What’s At Stake If SCOTUS Takes Online Censorship Case

The U.S. government’s unprecedented crusade against “misinformation” and “disinformation” could be in jeopardy.

Written by Hudson Crozier

What happened: At the request of President Joe Biden’s Justice Department, the Supreme Court paused an appeals court ruling that barred some in the government from compelling social media companies to censor speech. The appeals court had sided with Republican attorneys general and other plaintiffs last week, ruling that the government likely violated the First Amendment.

Why it matters: While this means state-sanctioned censorship is allowed to continue for now, it also means the Supreme Court may agree to hear the case. A ruling at the federal level would set an important precedent for free speech: The federal government’s engagement in online censorship would either be put to an end or normalized.

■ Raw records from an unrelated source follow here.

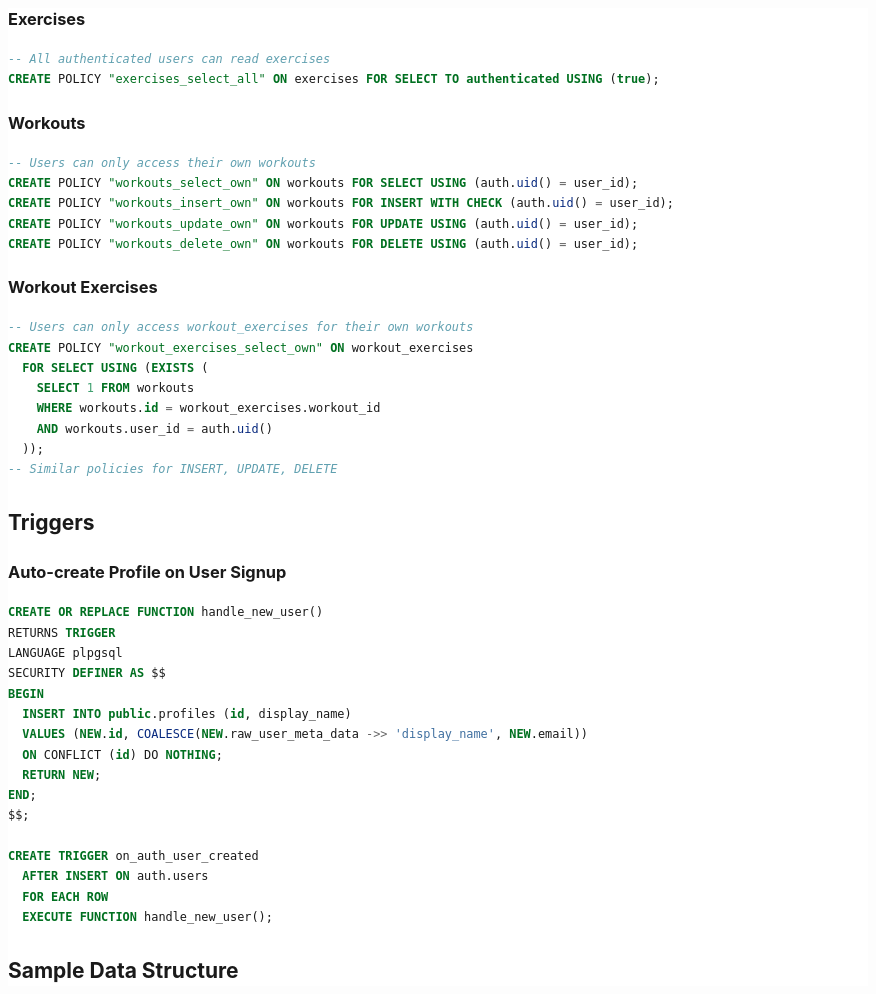 ### Exercises
```sql
-- All authenticated users can read exercises
CREATE POLICY "exercises_select_all" ON exercises FOR SELECT TO authenticated USING (true);
```

### Workouts
```sql
-- Users can only access their own workouts
CREATE POLICY "workouts_select_own" ON workouts FOR SELECT USING (auth.uid() = user_id);
CREATE POLICY "workouts_insert_own" ON workouts FOR INSERT WITH CHECK (auth.uid() = user_id);
CREATE POLICY "workouts_update_own" ON workouts FOR UPDATE USING (auth.uid() = user_id);
CREATE POLICY "workouts_delete_own" ON workouts FOR DELETE USING (auth.uid() = user_id);
```

### Workout Exercises
```sql
-- Users can only access workout_exercises for their own workouts
CREATE POLICY "workout_exercises_select_own" ON workout_exercises 
  FOR SELECT USING (EXISTS (
    SELECT 1 FROM workouts 
    WHERE workouts.id = workout_exercises.workout_id 
    AND workouts.user_id = auth.uid()
  ));
-- Similar policies for INSERT, UPDATE, DELETE
```

## Triggers

### Auto-create Profile on User Signup
```sql
CREATE OR REPLACE FUNCTION handle_new_user()
RETURNS TRIGGER
LANGUAGE plpgsql
SECURITY DEFINER AS $$
BEGIN
  INSERT INTO public.profiles (id, display_name)
  VALUES (NEW.id, COALESCE(NEW.raw_user_meta_data ->> 'display_name', NEW.email))
  ON CONFLICT (id) DO NOTHING;
  RETURN NEW;
END;
$$;

CREATE TRIGGER on_auth_user_created
  AFTER INSERT ON auth.users
  FOR EACH ROW
  EXECUTE FUNCTION handle_new_user();
```

## Sample Data Structure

What’s at stake: The plaintiffs allege that federal agencies worked to suppress the Hunter Biden laptop story and opinions on COVID-19, vaccine mandates, and other controversial issues, potentially influencing elections by controlling public discourse.

What are they thinking? Some don’t think the Biden administration is making a smart move by taking the case to the right-leaning Supreme Court, which has frequently ruled in favor of free expression. The government argues that telling tech companies what to censor is just part of the free speech rights of federal employees.